The process of amending the Constitution can be drawn out, and even bloody. The 27th Amendment, for example, was first introduced to Congress in 1791 but not ratified until 1992. The 13th, 14th, and 15th Amendments wouldn’t exist if thousands of Americans hadn’t died fighting to secure those rights.

The Equal Rights Amendment, introduced in 1972, is still three states short of ratification.7 This, for a single-sentence Amendment that simply says, “Equality of rights under the law shall not be denied or abridged by the United States or by any state on account of sex,” which is strongly supported by an overwhelming majority of Americans.

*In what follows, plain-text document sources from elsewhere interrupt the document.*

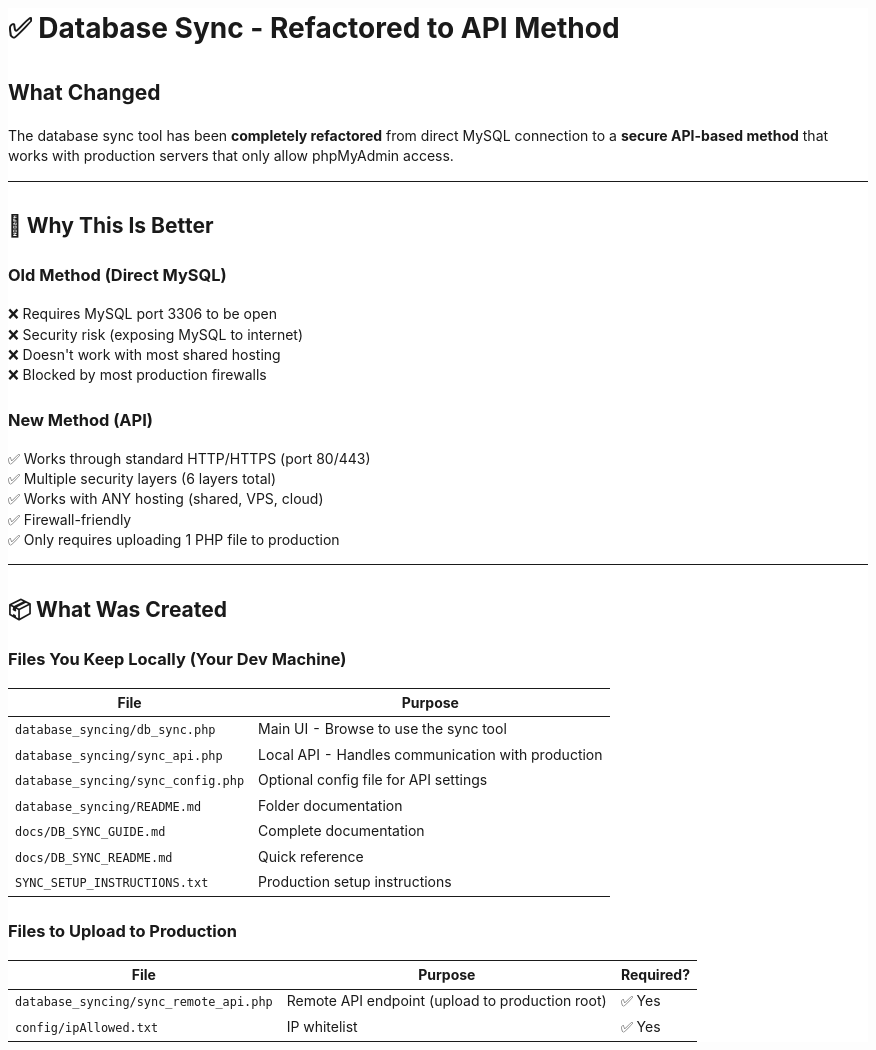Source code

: # ✅ Database Sync - Refactored to API Method

## What Changed

The database sync tool has been **completely refactored** from direct MySQL connection to a **secure API-based method** that works with production servers that only allow phpMyAdmin access.

---

## 🎯 Why This Is Better

### Old Method (Direct MySQL)
❌ Requires MySQL port 3306 to be open  
❌ Security risk (exposing MySQL to internet)  
❌ Doesn't work with most shared hosting  
❌ Blocked by most production firewalls  

### New Method (API)
✅ Works through standard HTTP/HTTPS (port 80/443)  
✅ Multiple security layers (6 layers total)  
✅ Works with ANY hosting (shared, VPS, cloud)  
✅ Firewall-friendly  
✅ Only requires uploading 1 PHP file to production  

---

## 📦 What Was Created

### Files You Keep Locally (Your Dev Machine)

| File | Purpose |
|------|---------|
| `database_syncing/db_sync.php` | Main UI - Browse to use the sync tool |
| `database_syncing/sync_api.php` | Local API - Handles communication with production |
| `database_syncing/sync_config.php` | Optional config file for API settings |
| `database_syncing/README.md` | Folder documentation |
| `docs/DB_SYNC_GUIDE.md` | Complete documentation |
| `docs/DB_SYNC_README.md` | Quick reference |
| `SYNC_SETUP_INSTRUCTIONS.txt` | Production setup instructions |

### Files to Upload to Production

| File | Purpose | Required? |
|------|---------|-----------|
| `database_syncing/sync_remote_api.php` | Remote API endpoint (upload to production root) | ✅ Yes |
| `config/ipAllowed.txt` | IP whitelist | ✅ Yes |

When the public sentiment is strong, though, Congress and the states can move fast. For example, the 26th Amendment lowered the voting age to 18. It was first introduced in Congress on March 10, 1971, and ratified just four months later on July 1: a record for the process.

FDR first proposed lowering the voting age during World War II, and Georgia lowered its voting age to 18 in 1943. Eisenhower called for it in his State of the Union address in 1954, and Richard Nixon endorsed it too. But those of us who remember the era give a lot of the credit to Barry McGuire’s song “Eve of Destruction,” with its haunting lyric “You’re old enough to kill, but not for voting.”

Released in 1965, the song quickly hit the Billboard Top 100, and when I was working as a DJ in 1969 and 1970, it was one of the most frequently requested and played of the hourly “golden oldies.” It helped galvanize a movement that crested in the spring of 1971.

While there’s no big hit song today complaining about how the Supreme Court simply invented the twin doctrines of corporate personhood and money is free speech—the central doctrines that have led us to such a corrupted political system—there is a broad and substantial movement across the nation to amend the Constitution to roll back both.8

Amending the Constitution can be a glacially slow process, but it is nonetheless an important way for we the people, via Congress and the states, to remedy harms wrought by the Court.